ファンタジーにリアリティは必要か、という話を耳にします。プラスティックが存在したりしていいのか。議論するまでもないことですが、僕としては議論せねばいられない事情があります。
リアリティ
まず「リアリティとは何か」をはっきりさせる必要があります。これは長い話をしても仕方ありません。「その作品らしさ」です。中世ヨーロッパ風だからといって中世ヨーロッパのリアル(真実)が描かれる必要はありません。場合によっては中世ヨーロッパ風の中にプラスティックが登場することもあるでしょう。
背景
いくらか問題になってくるのは作品の背景ではないでしょうか。作品が読まれている時代・時期・媒体・カテゴリーにおける一般的な世界観がどうしても浸透してきてしまいます。浸透する隙間もなしに世界観を書き込みでもしなければ、読者が既に持っている概念として一般的な世界観を共有することは避けられません。
プラスティック
リアリティは必要です。リアリティがないということは読者を裏切ることです。リアリティが「その作品らしさ」であるとするならば、リアリティを欠くというのは「その作品らしさ」を失うということです。ハードな作風だったのに、ゆるい作風に変わってしまえば裏切り以外の何物でもありません。ハードな作風の中世ヨーロッパ風作品にプラスティックを登場させてはならないのです。
裏切りの効用
前述で裏切りを悪しげに言ったわけですが、作品的に十分な意味を持っているなら問題ないように思います。例えば清純派だったヒロインが誰にでも股を開くようになったとして、酷い裏切りを受けるわけですが、そこにこそ作品の大きなテーマが潜んでいるのだとしたら、そういう作品なのだと受け止めるべきでしょう。
雨後の竹の子
物や習慣だと話は分かりやすいですが言葉ではどうでしょうか。これも物や習慣と同じくリアリティがあるかどうかで判断すべきでしょうが、人によって選り好みが変わってきそうに思うのです。中世ヨーロッパ風の物語で「雨後の竹の子のように~」と言っても何も感じない人もいれば、違和感がある人もいると思います。

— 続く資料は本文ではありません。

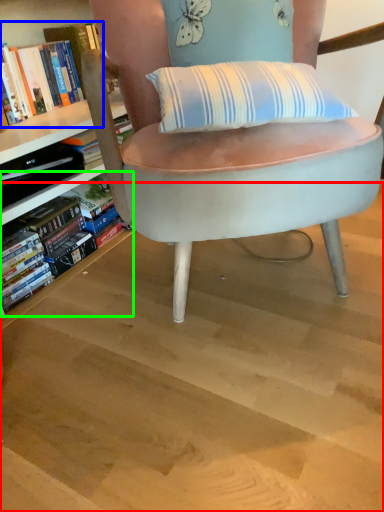
Question: Which object is the farthest from stairwell (highlighted by a red box)? Choose among these: book (highlighted by a blue box) or book (highlighted by a green box).

Choices:
 (A) book
 (B) book

Answer: (A)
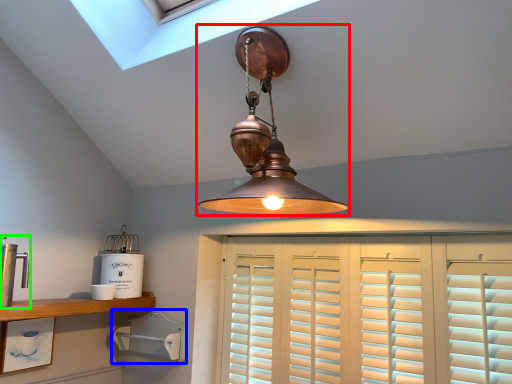
Question: Which is nearer to the lamp (highlighted by a red box)? appliance (highlighted by a blue box) or appliance (highlighted by a green box).

Choices:
 (A) appliance
 (B) appliance

Answer: (A)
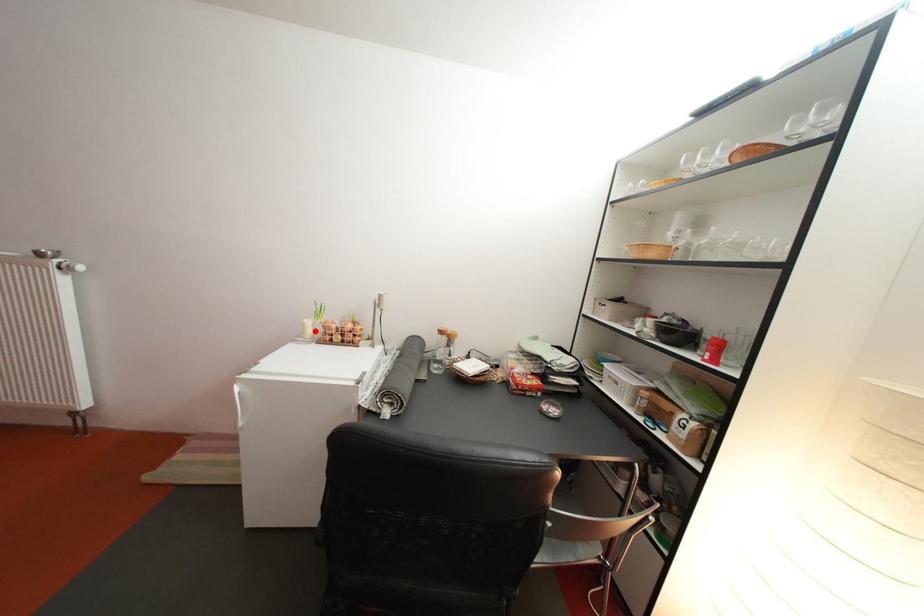
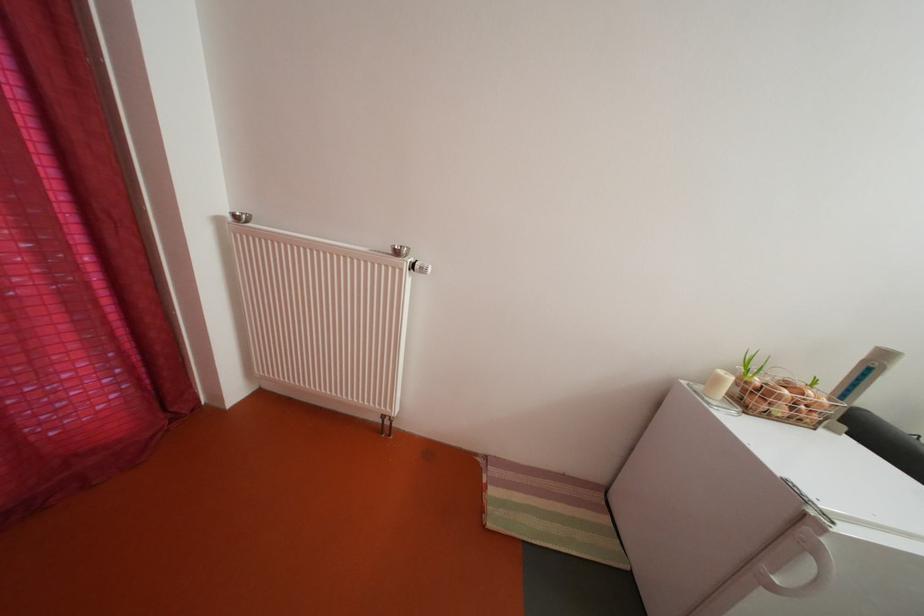
Locate, in the second image, the point that corresponds to the highlighted location in the first image.

(728, 386)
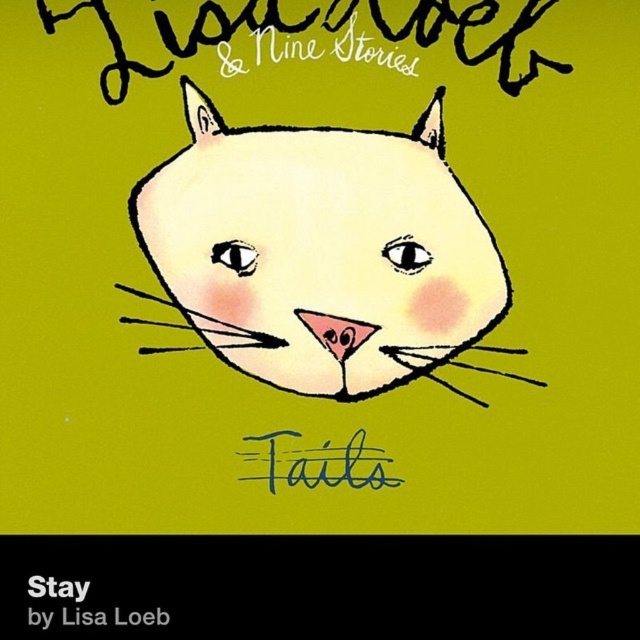
Question: Estimate the real-world distances between objects in this image. Which object is closer to the blue handwritten text at center?

Choices:
 (A) matte white cat at center
 (B) handwritten ink text at upper center

Answer: (A)

Question: Which of the following is the closest to the observer?

Choices:
 (A) click(353, 454)
 (B) click(484, 307)

Answer: (B)

Question: Does matte white cat at center have a smaller size compared to handwritten ink text at upper center?

Choices:
 (A) no
 (B) yes

Answer: (A)

Question: Does matte white cat at center lie behind handwritten ink text at upper center?

Choices:
 (A) yes
 (B) no

Answer: (A)

Question: Which object appears farthest from the camera in this image?

Choices:
 (A) handwritten ink text at upper center
 (B) matte white cat at center
 (C) blue handwritten text at center

Answer: (C)

Question: Is matte white cat at center thinner than blue handwritten text at center?

Choices:
 (A) yes
 (B) no

Answer: (B)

この幅が広いのではないか、と考えると語の用い方は難しいような気がします。
事情
作者は自由です。読者が自由である上において、作者も自由です。どんな作品を書いてもいい。ただ、読者としての僕が悲鳴を上げます。僕が読みたいのは僕が夢想する世界の物語で、それはおおよそ中世ヨーロッパ風+ケルト風のファンタジー世界の物語です。ちょっとハードなものが好みです。ですが世の中(ウェブ小説)はゆるい作風に偏っていっています。読者としての僕にとって好みと外れますから、面白くないのです、この風潮が。だから「自由に書けばいいんだよ」という言の意図は置いておくとしても、アンチの立場にならざるを得ないのです。